Hi, Thank you for your question. Your question covers many areas dealing with performance, from individual instruction to some algorithmic issues; any one area may worth a long discussion. So, my reply may ramble a bit. I’ll start at the instruction level issues dealing with microarchitectures.
Latency and throughput of MOVDQU. Basically, different microarchitectures handle unaligned loads with different performance characteristics. Here’s what I’ve found from several recent microarchitectures. Please note, the result on this instruction alone can be complicated by factors such as, address alignment, and locality. To make it a bit simpler, I’ll just compare 2 different addresses alignments (aligned is done with offset 0 bytes, and unaligned is done with offset 57 bytes so a cacheline split must be handled by the microarchitecture) and L1 data cache locality. I’ll show the best estimate I have based on software-based measurement of 5 machines in the order (Northwood-2001,Prescott-2004, Merom-2006, Penryn-2007, I only have access to a 2005 opteron chip) .
MOVDQA Throughput (no cacheline split): Nwd: 2, Psc: 1, Merom: 1, Penryn: 1, Opteron: 2
MOVDQU Throughput (no cacheline split): 4, 2, 2, 2, 2.5~3
MOVDQU Latency (no cacheline split): Nwd/PSC: ~Mid 20 cycles, Merom/Penryn: ~ 10 cycles, Opteron appears to be low teens.
MOVDQU Throughput (w/ cacheline split): Nwd: ~30, PSC: ~Mid 20 cycles, Merom: ~20, Penryn: ~17, Opteron: ~3.3.
MOVDQU Latency (w/ cacheline split): Nwd: 50+, PSC: ~40 cycles, Merom: ~21, Penryn: ~18, Opteron: ~20+.
Handling cacheline splits has always been a challenge for microarchitectures. Deeper-pipelined machine with aggressive speculative execution tend to face more challenges.
The LDDQU instruction has always been defined to have architectural behavior of the input and output state as behaving the same way as the load flavor of MOVDQU. Different microarchitecture may implement hardware to optimize the performance of cacheline split loads. PSC did put in extra hardware so that the throughput of cache split loads is ~ 2 cycles to mitigate the long-pipe issues manifesting in handling cacheline splits. In Merom and Penryn, they have shorter pipeline and the tradeoff was made so LDDQU does the same thing as a MOVDQU.

STORED DATA:

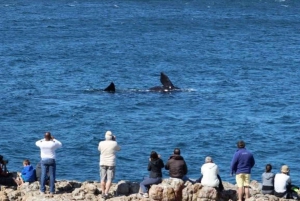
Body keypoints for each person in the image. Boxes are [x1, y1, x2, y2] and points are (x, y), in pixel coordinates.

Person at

WHAT IS REQUIRED:
Swap "Penryn" for "Wolfdale" and write out the text on unaligned load performance, starting at the words "MOVDQA Throughput (no" and stopping after "be low teens.".

TASK OUTPUT:
MOVDQA Throughput (no cacheline split): Nwd: 2, Psc: 1, Merom: 1, Wolfdale: 1, Opteron: 2
MOVDQU Throughput (no cacheline split): 4, 2, 2, 2, 2.5~3
MOVDQU Latency (no cacheline split): Nwd/PSC: ~Mid 20 cycles, Merom/Wolfdale: ~ 10 cycles, Opteron appears to be low teens.